Is it my fault that a tiny, malnourished puppy could EASILY be mistaken for either a boy or a girl?
Is it my fault that in my former life I mistook my unspayed female cat for a neutered male one, had already named it Milo, and decided to keep the name?
Is it my fault that I've never owned a dog before?
Is it my fault that I don't walk around looking between the legs of dogs to compare sex organs?
Is it my fault that I mistook Simon's lady parts for a very immature male part?
THE ANSWER TO ALL QUESTIONS IS NO!
So please don't judge me when I tell you that my darling little boy Simon is actually a girl, and it only took me 4 months to figure it out.
I've already done the female-animal-masculine-name thing, and I'm not doing it again! Henceforth the puppy will be named Ginger in honor of her gorgeous red locks and my penchant for those blessed with red atop their head.
In my defense I would like to remind all of my readers that through my intelligence, hard work and natural intuition I cured this dog of not one, but TWO deadly illnesses, and nursed it back to health when it was on the brink of starvation.
I really wouldn't blame you if you judged me for this one; I already have.
Its time I revealed a little about an intimate relationship I've recently become involved in. His name is Herald, and we've been involved for about a month now. I THINK we met sometime during my training and travels. He is cuddly little worm that has somehow ended up nesting lovingly inside my intestines. At first I barely noticed him, kept him tame with regular administrations of Pepto Bismol; however, now he has begun to really let me know when he's around.

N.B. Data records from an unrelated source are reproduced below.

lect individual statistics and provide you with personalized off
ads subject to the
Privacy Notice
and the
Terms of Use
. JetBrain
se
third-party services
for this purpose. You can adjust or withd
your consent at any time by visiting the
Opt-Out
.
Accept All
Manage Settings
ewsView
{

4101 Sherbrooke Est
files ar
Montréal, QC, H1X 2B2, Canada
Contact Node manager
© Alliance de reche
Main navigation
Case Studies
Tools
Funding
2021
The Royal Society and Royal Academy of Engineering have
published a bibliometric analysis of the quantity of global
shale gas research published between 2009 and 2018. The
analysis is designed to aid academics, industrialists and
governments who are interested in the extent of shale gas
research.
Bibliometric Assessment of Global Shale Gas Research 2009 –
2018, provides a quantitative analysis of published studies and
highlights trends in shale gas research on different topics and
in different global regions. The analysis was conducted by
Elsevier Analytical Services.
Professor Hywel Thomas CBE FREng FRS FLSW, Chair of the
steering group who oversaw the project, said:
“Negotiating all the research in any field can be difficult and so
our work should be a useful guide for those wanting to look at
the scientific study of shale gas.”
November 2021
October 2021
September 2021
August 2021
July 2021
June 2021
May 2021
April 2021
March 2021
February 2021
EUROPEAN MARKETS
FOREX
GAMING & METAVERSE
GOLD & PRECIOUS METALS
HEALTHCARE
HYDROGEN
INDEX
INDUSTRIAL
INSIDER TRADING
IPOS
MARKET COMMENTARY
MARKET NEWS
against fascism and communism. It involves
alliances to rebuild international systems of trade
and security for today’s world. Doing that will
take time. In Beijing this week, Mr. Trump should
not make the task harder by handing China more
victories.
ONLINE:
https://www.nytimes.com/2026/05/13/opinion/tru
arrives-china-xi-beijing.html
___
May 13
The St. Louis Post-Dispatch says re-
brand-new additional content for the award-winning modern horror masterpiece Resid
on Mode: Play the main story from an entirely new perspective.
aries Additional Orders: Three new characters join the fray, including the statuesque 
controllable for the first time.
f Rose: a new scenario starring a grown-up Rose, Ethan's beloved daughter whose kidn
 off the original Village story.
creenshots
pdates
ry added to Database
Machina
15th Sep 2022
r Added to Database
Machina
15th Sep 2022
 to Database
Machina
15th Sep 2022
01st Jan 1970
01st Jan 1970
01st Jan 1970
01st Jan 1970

Owning/possessing/being possessed by a worm comes with its own set of trials and challenges. For instance, its very important to be near a "facility" about 30 minutes to an hour after food consumption. Food seem to make Herald overly excited,or angry, I'm still not sure which; foods such as ALL dairy, caffeine, meats, vegetables, starches, fruits, and oils. To be honest, I'm not quite sure what he enjoys the most, he seems to treat all of them as equal opportunity fodder. Herald also seems to be nocturnal, which means lots and lots of late night trips to the outhouse. This past weekend he and I made that trip 17 times in one night. Needless to say, what started out as a harmless flirtation with each other has now gotten serious, too serious for me. So I'm afraid its time for us to part ways.
RIP Harald. I'm afraid I won't miss you all that much, but I promise to think of you every time I pass the outhouse.